Severe and Disabling Arthralgia
There have been postmarketing reports of severe and disabling arthralgia in patients taking linagliptin. The time to onset of symptoms following initiation of drug therapy varied from one day to years. Patients experienced relief of symptoms upon discontinuation of the medication. A subset of patients experienced a recurrence of symptoms when restarting the same drug or a different DPP-4 inhibitor. Consider DPP-4 inhibitors as a possible cause for severe joint pain and discontinue drug if appropriate.
Bullous Pemphigoid
Bullous pemphigoid was reported in 7 (0.2%) patients treated with linagliptin compared to none in patients treated with placebo in the CARMELINA trial [see Clinical Studies (14.3)], and 3 of these patients were hospitalized due to bullous pemphigoid. Postmarketing cases of bullous pemphigoid requiring hospitalization have been reported with DPP-4 inhibitor use. In reported cases, patients typically recovered with topical or systemic immunosuppressive treatment and discontinuation of the DPP-4 inhibitor. Tell patients to report development of blisters or erosions while receiving GLYXAMBI. If bullous pemphigoid is suspected, GLYXAMBI should be discontinued and referral to a dermatologist should be considered for diagnosis and appropriate treatment.
Heart Failure
An association between DPP-4 inhibitor treatment and heart failure has been observed in cardiovascular outcomes trials for two other members of the DPP-4 inhibitor class. These trials evaluated patients with type 2 diabetes mellitus and atherosclerotic cardiovascular disease.
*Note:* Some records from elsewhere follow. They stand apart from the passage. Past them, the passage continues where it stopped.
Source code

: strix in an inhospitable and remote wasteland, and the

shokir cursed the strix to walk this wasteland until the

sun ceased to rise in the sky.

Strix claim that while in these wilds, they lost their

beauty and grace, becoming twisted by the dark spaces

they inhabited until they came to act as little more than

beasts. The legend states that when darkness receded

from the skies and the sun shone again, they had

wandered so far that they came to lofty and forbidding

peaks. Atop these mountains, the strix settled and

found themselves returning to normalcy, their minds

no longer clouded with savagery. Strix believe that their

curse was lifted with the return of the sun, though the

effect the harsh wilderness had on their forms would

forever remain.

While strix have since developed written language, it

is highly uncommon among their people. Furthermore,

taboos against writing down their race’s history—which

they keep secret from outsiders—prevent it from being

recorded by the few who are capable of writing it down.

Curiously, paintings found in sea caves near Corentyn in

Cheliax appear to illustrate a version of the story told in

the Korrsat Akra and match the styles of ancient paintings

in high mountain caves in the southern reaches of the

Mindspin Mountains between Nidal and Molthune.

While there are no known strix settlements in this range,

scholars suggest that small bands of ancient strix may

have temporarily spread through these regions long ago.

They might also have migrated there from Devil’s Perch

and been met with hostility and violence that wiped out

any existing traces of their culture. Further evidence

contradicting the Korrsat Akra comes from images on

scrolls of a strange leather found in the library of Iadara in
Consider the risks and benefits of GLYXAMBI prior to initiating treatment in patients at risk for heart failure, such as those with a prior history of heart failure and a history of renal impairment, and observe these patients for signs and symptoms of heart failure during therapy. Advise patients of the characteristic symptoms of heart failure and to immediately report such symptoms. If heart failure develops, evaluate and manage according to current standards of care and consider discontinuation of GLYXAMBI.